*Выбранный отрывок:*
Как-то незаметно подкралась вторая киевская весна. А вместе с ней вновь пришла лагерная пора. Учитывая положительный опыт прошлогодней летней учебы, командование Украинского военного округа решило снова организовать для связистов радиополигон. Однако теперь в систему радиообмена включались не только станции киевского и харьковского батальонов, но и средства радиосвязи кавалерийских корпусов, дислоцированных на Правобережной Украине. Таким образом, границы радиополигона значительно расширялись. Они охватывали Умань, Жмеринку, Гайсин, Проскуров, Староконстантинов, Бердичев. Штаб учебного полигона по-прежнему оставался в Чугуевских лагерях. Так как не из всех названных пунктов была возможна прямая связь с Чугуевом, в Киеве создавалась специальная группа с радиостанцией, которая являлась промежуточным звеном.
Я получил назначение в лагерь 17-го стрелкового корпуса, располагавшегося в районе местечка Меджибож, в двадцати километрах к востоку от Проскурова. И снова мне повезло. Корпусом командовал герой гражданской войны Ян Фрицевич Фабрициус. Я много слышал о нем раньше. Теперь мне предстояло встретиться с этим замечательным человеком.
Впервые я увидел Фабрициуса в штабном домике, куда явился доложить о прибытии радиостанции. Из-за простого канцелярского стола, в котором, как мне помнится, даже не было ящиков, навстречу мне поднялся высокий, на вид очень суровый командир. Несколько удлиненное лицо, огромные пышные усы, строгий пронизывающий взгляд.
- С кем будете поддерживать связь? Как понимаете свою основную задачу?
Я немного растерялся. Помню, пробормотал что-то вроде "обеспечивать бесперебойно, круглосуточно". А что еще сказать - не знаю. Ян Фрицевич улыбнулся:
- Да вы не смущайтесь, товарищ Лобанов. Садитесь, давайте поговорим обстоятельно, благо время пока есть.
Сказано это было как-то особенно тепло, доброжелательно. Скованность мою, внутреннее напряжение как рукой сняло. Я сидел, рассказывал и никак не мог поверить, что вот так, запросто беседую с этим прославленным человеком. Ян Фрицевич уже более двадцати лет состоял в партии, прошел через царскую каторгу, ссылку, на груди у него сияли четыре ордена Красного Знамени. Фабрициуса интересовало буквально все: хороши или нет радиостанции, имеющиеся в батальоне, в чем их недостатки и достоинства, каковы, на мой взгляд, перспективы развития этого средства связи? Потом, когда я окончательно освоился, он опять вернулся к вопросу о нашей основной задаче.
- Правильно: обеспечивать постоянную и бесперебойную связь... И все-таки, товарищ Лобанов, думается, что главное заключается в другом. - Он поднялся из-за стола, подошел вплотную ко мне. - Анализируйте, накапливайте опыт. Для вас, технического специалиста и командира, это особенно важно. Кто же, как не вы, молодые, поведет армию в будущее? Поэтому всегда смотрите вперед... А сейчас принимайтесь за дело. Развертывайте станцию. Если будут трудности - прямо ко мне.

*Обязательные задания:*
A - Ответьте по отрывку на вопросы, каждый ответ с новой строки и с той же пометкой:
(i) Где по-прежнему оставался штаб учебного полигона?
(ii) В районе какого местечка располагался лагерь 17-го стрелкового корпуса?
(iii) Сколько орденов Красного Знамени было на груди у Фабрициуса?
B - Воспроизведите из отрывка всё, начиная со слов «Как-то незаметно подкралась» и вплоть до слов «являлась промежуточным звеном.», без единого изменения.

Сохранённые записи

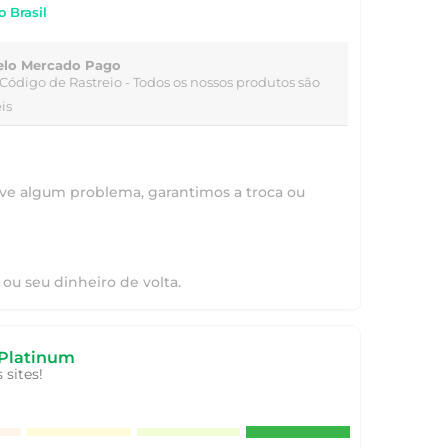
o Brasil
elo Mercado Pago
Código de Rastreio
- Todos os nossos produtos são
is
ve algum problema, garantimos a troca ou
ou seu dinheiro de volta.
Platinum
sites!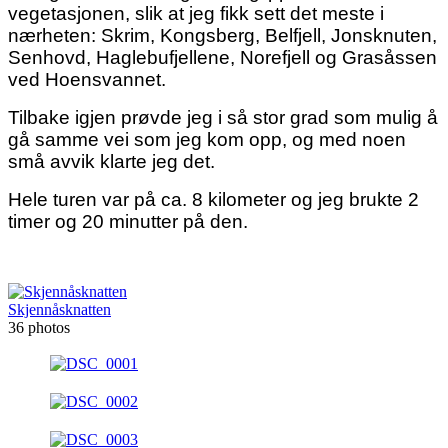
vegetasjonen, slik at jeg fikk sett det meste i
nærheten: Skrim, Kongsberg, Belfjell, Jonsknuten,
Senhovd, Haglebufjellene, Norefjell og Grasåssen
ved Hoensvannet.
Tilbake igjen prøvde jeg i så stor grad som mulig å
gå samme vei som jeg kom opp, og med noen
små avvik klarte jeg det.
Hele turen var på ca. 8 kilometer og jeg brukte 2
timer og 20 minutter på den.
Skjennåsknatten
36 photos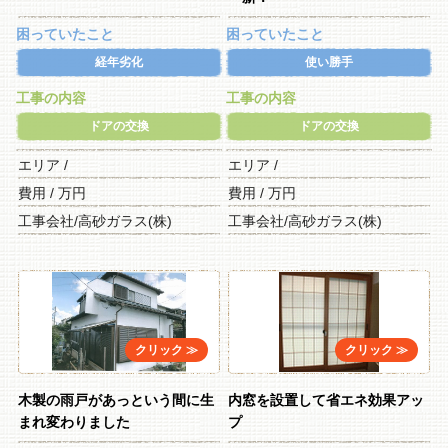
困っていたこと
困っていたこと
経年劣化
使い勝手
工事の内容
工事の内容
ドアの交換
ドアの交換
エリア /
エリア /
費用 / 万円
費用 / 万円
工事会社/高砂ガラス(株)
工事会社/高砂ガラス(株)
木製の雨戸があっという間に生
内窓を設置して省エネ効果アッ
まれ変わりました
プ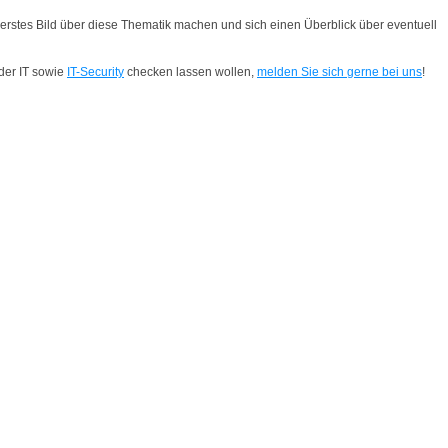
n erstes Bild über diese Thematik machen und sich einen Überblick über eventuell
der IT sowie
IT-Security
checken lassen wollen,
melden Sie sich gerne bei uns
!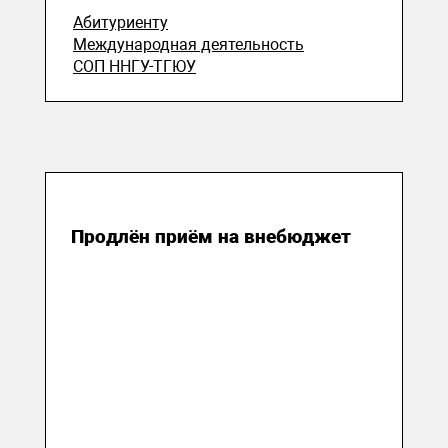
Абитуриенту
Международная деятельность
СОП ННГУ-ТГЮУ
21 августа 2023
Продлён приём на внебюджет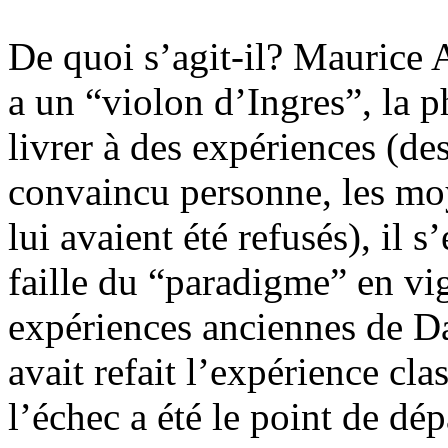
De quoi s’agit-il? Maurice
a un “violon d’Ingres”, la 
livrer à des expériences (de
convaincu personne, les mo
lui avaient été refusés), il 
faille du “paradigme” en vig
expériences anciennes de 
avait refait l’expérience 
l’échec a été le point de dép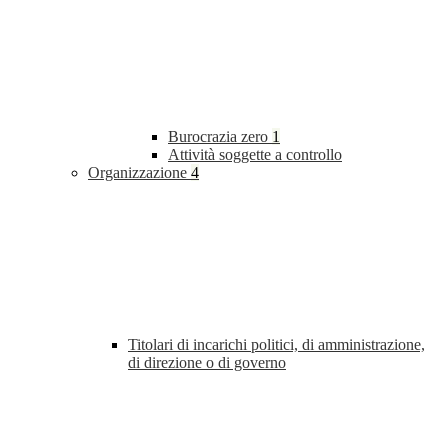
Burocrazia zero
1
Attività soggette a controllo
Organizzazione
4
Titolari di incarichi politici, di amministrazione,
di direzione o di governo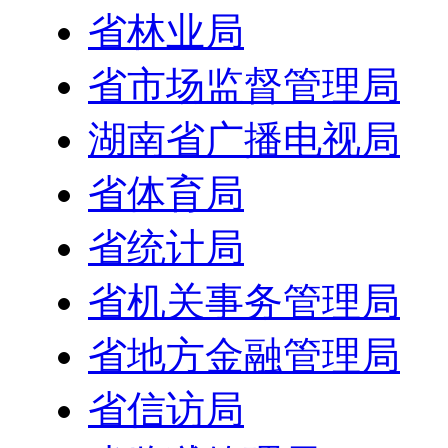
省林业局
省市场监督管理局
湖南省广播电视局
省体育局
省统计局
省机关事务管理局
省地方金融管理局
省信访局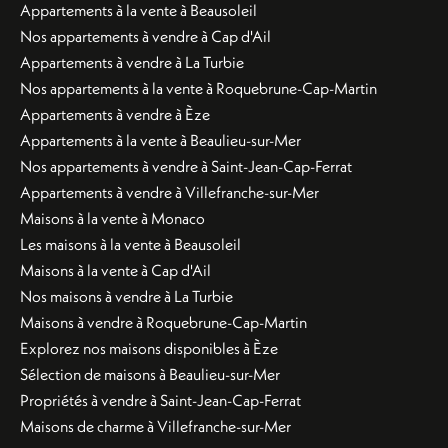
Appartements à la vente à Beausoleil
Nos appartements à vendre à Cap d'Ail
Appartements à vendre à La Turbie
Nos appartements à la vente à Roquebrune-Cap-Martin
Appartements à vendre à Èze
Appartements à la vente à Beaulieu-sur-Mer
Nos appartements à vendre à Saint-Jean-Cap-Ferrat
Appartements à vendre à Villefranche-sur-Mer
Maisons à la vente à Monaco
Les maisons à la vente à Beausoleil
Maisons à la vente à Cap d'Ail
Nos maisons à vendre à La Turbie
Maisons à vendre à Roquebrune-Cap-Martin
Explorez nos maisons disponibles à Èze
Sélection de maisons à Beaulieu-sur-Mer
Propriétés à vendre à Saint-Jean-Cap-Ferrat
Maisons de charme à Villefranche-sur-Mer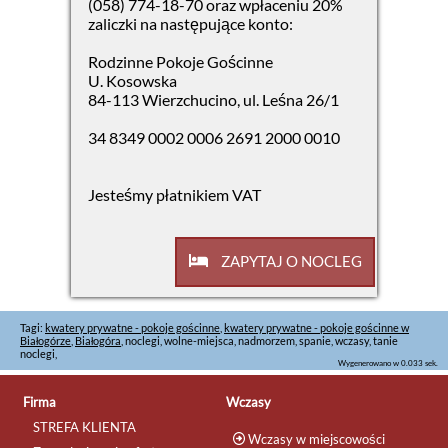
(058) 774-18-70 oraz wpłaceniu 20%
zaliczki na następujące konto:
Rodzinne Pokoje Gościnne
U. Kosowska
84-113 Wierzchucino, ul. Leśna 26/1
34 8349 0002 0006 2691 2000 0010
Jesteśmy płatnikiem VAT
ZAPYTAJ O NOCLEG
Tagi:
kwatery prywatne - pokoje gościnne
,
kwatery prywatne - pokoje gościnne w
Białogórze
,
Białogóra
, noclegi, wolne-miejsca, nadmorzem, spanie, wczasy, tanie
noclegi,
Wygenerowano w 0.033 sek.
Firma
Wczasy
STREFA KLIENTA
Wczasy w miejscowości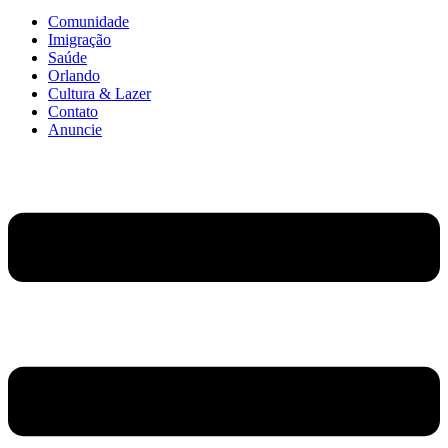
Comunidade
Imigração
Saúde
Orlando
Cultura & Lazer
Contato
Anuncie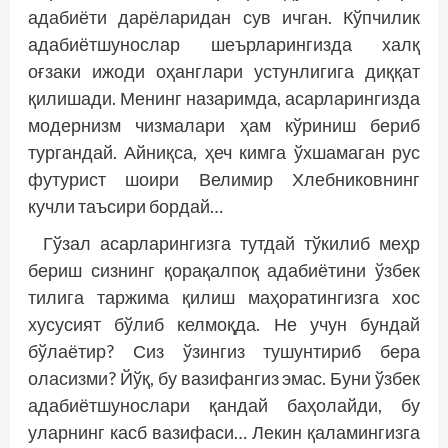
адабиёти дарёларидан сув ичган. Кўпчилик
адабиётшунослар шеърларингизда халқ
оғзаки ижоди оҳанглари устунлигига диққат
қилишади. Менинг назаримда, асарларингизда
модернизм чизмалари ҳам кўриниш бериб
тургандай. Айниқса, ҳеч кимга ўхшамаган рус
футурист шоири Велимир Хлебниковнинг
кучли таъсири бордай…
Гўзал асарларингизга тутдай тўкилиб меҳр
бериш сизнинг қорақалпоқ адабиётини ўзбек
тилига таржима қилиш маҳоратингизга хос
хусусият бўлиб келмоқда. Не учун бундай
бўлаётир? Сиз ўзингиз тушунтириб бера
оласизми? Йўқ, бу вазифангиз эмас. Буни ўзбек
адабиётшунослари қандай баҳолайди, бу
уларнинг касб вазифаси… Лекин қаламингизга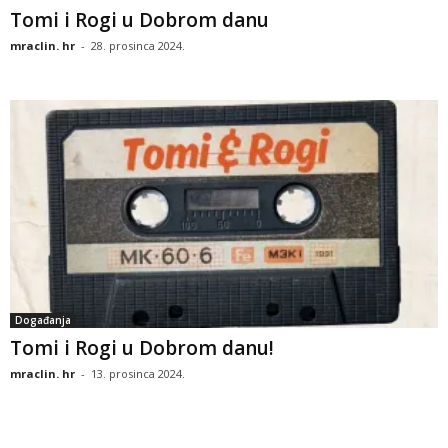
Tomi i Rogi u Dobrom danu
mraclin. hr
-
28. prosinca 2024.
Događanja
Tomi i Rogi u Dobrom danu!
mraclin. hr
-
13. prosinca 2024.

*Пронумерованные ответы:*
A -
(i) В Чугуевских лагерях.
(ii) В районе местечка Меджибож.
(iii) Четыре.

B -
Как-то незаметно подкралась вторая киевская весна. А вместе с ней вновь пришла лагерная пора. Учитывая положительный опыт прошлогодней летней учебы, командование Украинского военного округа решило снова организовать для связистов радиополигон. Однако теперь в систему радиообмена включались не только станции киевского и харьковского батальонов, но и средства радиосвязи кавалерийских корпусов, дислоцированных на Правобережной Украине. Таким образом, границы радиополигона значительно расширялись. Они охватывали Умань, Жмеринку, Гайсин, Проскуров, Староконстантинов, Бердичев. Штаб учебного полигона по-прежнему оставался в Чугуевских лагерях. Так как не из всех названных пунктов была возможна прямая связь с Чугуевом, в Киеве создавалась специальная группа с радиостанцией, которая являлась промежуточным звеном.